++++ Extracted material

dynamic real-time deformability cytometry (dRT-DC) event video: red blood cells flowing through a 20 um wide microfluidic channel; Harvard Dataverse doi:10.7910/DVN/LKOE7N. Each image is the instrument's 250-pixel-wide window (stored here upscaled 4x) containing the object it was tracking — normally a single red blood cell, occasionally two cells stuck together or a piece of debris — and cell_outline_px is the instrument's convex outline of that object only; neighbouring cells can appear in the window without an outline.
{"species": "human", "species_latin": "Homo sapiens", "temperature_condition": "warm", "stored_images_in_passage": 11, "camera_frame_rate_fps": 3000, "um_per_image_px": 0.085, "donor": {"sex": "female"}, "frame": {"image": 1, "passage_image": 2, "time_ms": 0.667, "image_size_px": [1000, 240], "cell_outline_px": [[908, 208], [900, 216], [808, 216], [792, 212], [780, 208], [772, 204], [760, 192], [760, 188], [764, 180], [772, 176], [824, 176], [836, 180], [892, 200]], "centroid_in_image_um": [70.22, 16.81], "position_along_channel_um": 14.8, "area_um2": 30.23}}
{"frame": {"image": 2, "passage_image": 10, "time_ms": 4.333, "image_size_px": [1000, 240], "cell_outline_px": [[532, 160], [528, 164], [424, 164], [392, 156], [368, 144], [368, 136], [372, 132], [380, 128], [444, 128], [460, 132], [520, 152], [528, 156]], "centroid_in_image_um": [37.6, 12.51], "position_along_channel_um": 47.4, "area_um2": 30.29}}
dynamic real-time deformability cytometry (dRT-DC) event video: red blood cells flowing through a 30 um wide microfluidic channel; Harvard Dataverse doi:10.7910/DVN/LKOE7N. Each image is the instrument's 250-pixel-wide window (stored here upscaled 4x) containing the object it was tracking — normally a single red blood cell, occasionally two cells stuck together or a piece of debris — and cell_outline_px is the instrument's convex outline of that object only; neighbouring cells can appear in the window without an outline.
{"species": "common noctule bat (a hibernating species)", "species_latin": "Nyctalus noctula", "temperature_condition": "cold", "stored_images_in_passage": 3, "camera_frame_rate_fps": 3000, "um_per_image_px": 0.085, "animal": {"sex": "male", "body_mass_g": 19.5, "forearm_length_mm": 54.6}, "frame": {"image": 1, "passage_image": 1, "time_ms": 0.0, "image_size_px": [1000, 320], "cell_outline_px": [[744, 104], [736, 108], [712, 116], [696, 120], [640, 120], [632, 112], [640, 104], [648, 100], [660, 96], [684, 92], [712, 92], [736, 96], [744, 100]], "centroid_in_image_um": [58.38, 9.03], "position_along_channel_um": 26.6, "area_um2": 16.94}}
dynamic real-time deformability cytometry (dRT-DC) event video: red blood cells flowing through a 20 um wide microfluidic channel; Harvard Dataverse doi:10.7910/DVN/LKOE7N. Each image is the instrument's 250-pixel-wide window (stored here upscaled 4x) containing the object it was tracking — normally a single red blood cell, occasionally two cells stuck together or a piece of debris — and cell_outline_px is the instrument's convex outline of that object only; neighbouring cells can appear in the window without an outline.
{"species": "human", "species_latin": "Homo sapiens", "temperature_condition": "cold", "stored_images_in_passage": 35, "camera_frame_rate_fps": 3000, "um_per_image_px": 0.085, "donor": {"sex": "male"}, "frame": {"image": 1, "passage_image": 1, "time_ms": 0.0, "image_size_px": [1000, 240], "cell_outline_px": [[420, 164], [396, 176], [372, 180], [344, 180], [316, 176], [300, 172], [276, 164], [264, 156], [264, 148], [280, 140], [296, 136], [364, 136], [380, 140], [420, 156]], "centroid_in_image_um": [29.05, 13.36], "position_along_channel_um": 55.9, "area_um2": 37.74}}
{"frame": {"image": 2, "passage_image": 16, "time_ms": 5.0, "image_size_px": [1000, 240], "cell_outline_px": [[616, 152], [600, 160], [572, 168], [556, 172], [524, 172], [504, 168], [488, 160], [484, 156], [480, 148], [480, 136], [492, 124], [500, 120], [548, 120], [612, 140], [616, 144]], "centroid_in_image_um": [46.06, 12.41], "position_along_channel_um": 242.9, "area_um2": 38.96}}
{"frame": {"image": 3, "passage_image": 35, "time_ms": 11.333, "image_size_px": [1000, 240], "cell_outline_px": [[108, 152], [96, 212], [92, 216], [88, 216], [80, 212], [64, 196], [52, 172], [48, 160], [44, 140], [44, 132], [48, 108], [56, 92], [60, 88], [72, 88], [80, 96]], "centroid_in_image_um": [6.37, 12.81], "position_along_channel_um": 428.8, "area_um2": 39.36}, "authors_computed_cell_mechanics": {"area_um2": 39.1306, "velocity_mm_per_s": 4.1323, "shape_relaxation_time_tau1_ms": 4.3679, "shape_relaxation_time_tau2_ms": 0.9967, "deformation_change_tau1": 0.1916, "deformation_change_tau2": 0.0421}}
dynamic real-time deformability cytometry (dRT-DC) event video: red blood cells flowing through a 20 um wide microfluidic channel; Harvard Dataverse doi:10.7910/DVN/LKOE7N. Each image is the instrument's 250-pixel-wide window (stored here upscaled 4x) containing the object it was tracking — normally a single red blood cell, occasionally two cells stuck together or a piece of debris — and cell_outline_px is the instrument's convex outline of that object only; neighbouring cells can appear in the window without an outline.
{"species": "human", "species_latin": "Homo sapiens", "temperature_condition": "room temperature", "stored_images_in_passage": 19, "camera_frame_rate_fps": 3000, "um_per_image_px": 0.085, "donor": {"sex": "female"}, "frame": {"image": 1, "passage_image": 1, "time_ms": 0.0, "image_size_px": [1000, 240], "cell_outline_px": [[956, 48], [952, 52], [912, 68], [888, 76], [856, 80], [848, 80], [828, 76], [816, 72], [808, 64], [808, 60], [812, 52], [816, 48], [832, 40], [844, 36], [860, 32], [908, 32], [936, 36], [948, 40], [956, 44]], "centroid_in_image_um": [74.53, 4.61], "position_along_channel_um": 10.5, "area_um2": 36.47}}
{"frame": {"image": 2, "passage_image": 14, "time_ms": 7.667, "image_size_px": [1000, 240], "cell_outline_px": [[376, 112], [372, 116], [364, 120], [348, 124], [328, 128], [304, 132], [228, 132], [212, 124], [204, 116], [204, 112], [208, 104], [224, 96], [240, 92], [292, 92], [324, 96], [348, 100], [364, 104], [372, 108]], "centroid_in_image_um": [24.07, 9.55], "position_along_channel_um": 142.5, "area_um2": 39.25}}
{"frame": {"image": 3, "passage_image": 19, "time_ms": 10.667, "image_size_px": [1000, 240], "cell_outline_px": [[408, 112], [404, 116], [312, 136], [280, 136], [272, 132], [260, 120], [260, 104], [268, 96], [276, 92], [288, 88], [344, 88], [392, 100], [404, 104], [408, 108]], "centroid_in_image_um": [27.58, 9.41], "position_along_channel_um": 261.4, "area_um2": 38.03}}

++++++++

Give all the entries again exactly; leave none out.

dynamic real-time deformability cytometry (dRT-DC) event video: red blood cells flowing through a 20 um wide microfluidic channel; Harvard Dataverse doi:10.7910/DVN/LKOE7N. Each image is the instrument's 250-pixel-wide window (stored here upscaled 4x) containing the object it was tracking — normally a single red blood cell, occasionally two cells stuck together or a piece of debris — and cell_outline_px is the instrument's convex outline of that object only; neighbouring cells can appear in the window without an outline.
{"species": "human", "species_latin": "Homo sapiens", "temperature_condition": "warm", "stored_images_in_passage": 11, "camera_frame_rate_fps": 3000, "um_per_image_px": 0.085, "donor": {"sex": "female"}, "frame": {"image": 1, "passage_image": 2, "time_ms": 0.667, "image_size_px": [1000, 240], "cell_outline_px": [[908, 208], [900, 216], [808, 216], [792, 212], [780, 208], [772, 204], [760, 192], [760, 188], [764, 180], [772, 176], [824, 176], [836, 180], [892, 200]], "centroid_in_image_um": [70.22, 16.81], "position_along_channel_um": 14.8, "area_um2": 30.23}}
{"frame": {"image": 2, "passage_image": 10, "time_ms": 4.333, "image_size_px": [1000, 240], "cell_outline_px": [[532, 160], [528, 164], [424, 164], [392, 156], [368, 144], [368, 136], [372, 132], [380, 128], [444, 128], [460, 132], [520, 152], [528, 156]], "centroid_in_image_um": [37.6, 12.51], "position_along_channel_um": 47.4, "area_um2": 30.29}}
dynamic real-time deformability cytometry (dRT-DC) event video: red blood cells flowing through a 30 um wide microfluidic channel; Harvard Dataverse doi:10.7910/DVN/LKOE7N. Each image is the instrument's 250-pixel-wide window (stored here upscaled 4x) containing the object it was tracking — normally a single red blood cell, occasionally two cells stuck together or a piece of debris — and cell_outline_px is the instrument's convex outline of that object only; neighbouring cells can appear in the window without an outline.
{"species": "common noctule bat (a hibernating species)", "species_latin": "Nyctalus noctula", "temperature_condition": "cold", "stored_images_in_passage": 3, "camera_frame_rate_fps": 3000, "um_per_image_px": 0.085, "animal": {"sex": "male", "body_mass_g": 19.5, "forearm_length_mm": 54.6}, "frame": {"image": 1, "passage_image": 1, "time_ms": 0.0, "image_size_px": [1000, 320], "cell_outline_px": [[744, 104], [736, 108], [712, 116], [696, 120], [640, 120], [632, 112], [640, 104], [648, 100], [660, 96], [684, 92], [712, 92], [736, 96], [744, 100]], "centroid_in_image_um": [58.38, 9.03], "position_along_channel_um": 26.6, "area_um2": 16.94}}
dynamic real-time deformability cytometry (dRT-DC) event video: red blood cells flowing through a 20 um wide microfluidic channel; Harvard Dataverse doi:10.7910/DVN/LKOE7N. Each image is the instrument's 250-pixel-wide window (stored here upscaled 4x) containing the object it was tracking — normally a single red blood cell, occasionally two cells stuck together or a piece of debris — and cell_outline_px is the instrument's convex outline of that object only; neighbouring cells can appear in the window without an outline.
{"species": "human", "species_latin": "Homo sapiens", "temperature_condition": "cold", "stored_images_in_passage": 35, "camera_frame_rate_fps": 3000, "um_per_image_px": 0.085, "donor": {"sex": "male"}, "frame": {"image": 1, "passage_image": 1, "time_ms": 0.0, "image_size_px": [1000, 240], "cell_outline_px": [[420, 164], [396, 176], [372, 180], [344, 180], [316, 176], [300, 172], [276, 164], [264, 156], [264, 148], [280, 140], [296, 136], [364, 136], [380, 140], [420, 156]], "centroid_in_image_um": [29.05, 13.36], "position_along_channel_um": 55.9, "area_um2": 37.74}}
{"frame": {"image": 2, "passage_image": 16, "time_ms": 5.0, "image_size_px": [1000, 240], "cell_outline_px": [[616, 152], [600, 160], [572, 168], [556, 172], [524, 172], [504, 168], [488, 160], [484, 156], [480, 148], [480, 136], [492, 124], [500, 120], [548, 120], [612, 140], [616, 144]], "centroid_in_image_um": [46.06, 12.41], "position_along_channel_um": 242.9, "area_um2": 38.96}}
{"frame": {"image": 3, "passage_image": 35, "time_ms": 11.333, "image_size_px": [1000, 240], "cell_outline_px": [[108, 152], [96, 212], [92, 216], [88, 216], [80, 212], [64, 196], [52, 172], [48, 160], [44, 140], [44, 132], [48, 108], [56, 92], [60, 88], [72, 88], [80, 96]], "centroid_in_image_um": [6.37, 12.81], "position_along_channel_um": 428.8, "area_um2": 39.36}, "authors_computed_cell_mechanics": {"area_um2": 39.1306, "velocity_mm_per_s": 4.1323, "shape_relaxation_time_tau1_ms": 4.3679, "shape_relaxation_time_tau2_ms": 0.9967, "deformation_change_tau1": 0.1916, "deformation_change_tau2": 0.0421}}
dynamic real-time deformability cytometry (dRT-DC) event video: red blood cells flowing through a 20 um wide microfluidic channel; Harvard Dataverse doi:10.7910/DVN/LKOE7N. Each image is the instrument's 250-pixel-wide window (stored here upscaled 4x) containing the object it was tracking — normally a single red blood cell, occasionally two cells stuck together or a piece of debris — and cell_outline_px is the instrument's convex outline of that object only; neighbouring cells can appear in the window without an outline.
{"species": "human", "species_latin": "Homo sapiens", "temperature_condition": "room temperature", "stored_images_in_passage": 19, "camera_frame_rate_fps": 3000, "um_per_image_px": 0.085, "donor": {"sex": "female"}, "frame": {"image": 1, "passage_image": 1, "time_ms": 0.0, "image_size_px": [1000, 240], "cell_outline_px": [[956, 48], [952, 52], [912, 68], [888, 76], [856, 80], [848, 80], [828, 76], [816, 72], [808, 64], [808, 60], [812, 52], [816, 48], [832, 40], [844, 36], [860, 32], [908, 32], [936, 36], [948, 40], [956, 44]], "centroid_in_image_um": [74.53, 4.61], "position_along_channel_um": 10.5, "area_um2": 36.47}}
{"frame": {"image": 2, "passage_image": 14, "time_ms": 7.667, "image_size_px": [1000, 240], "cell_outline_px": [[376, 112], [372, 116], [364, 120], [348, 124], [328, 128], [304, 132], [228, 132], [212, 124], [204, 116], [204, 112], [208, 104], [224, 96], [240, 92], [292, 92], [324, 96], [348, 100], [364, 104], [372, 108]], "centroid_in_image_um": [24.07, 9.55], "position_along_channel_um": 142.5, "area_um2": 39.25}}
{"frame": {"image": 3, "passage_image": 19, "time_ms": 10.667, "image_size_px": [1000, 240], "cell_outline_px": [[408, 112], [404, 116], [312, 136], [280, 136], [272, 132], [260, 120], [260, 104], [268, 96], [276, 92], [288, 88], [344, 88], [392, 100], [404, 104], [408, 108]], "centroid_in_image_um": [27.58, 9.41], "position_along_channel_um": 261.4, "area_um2": 38.03}}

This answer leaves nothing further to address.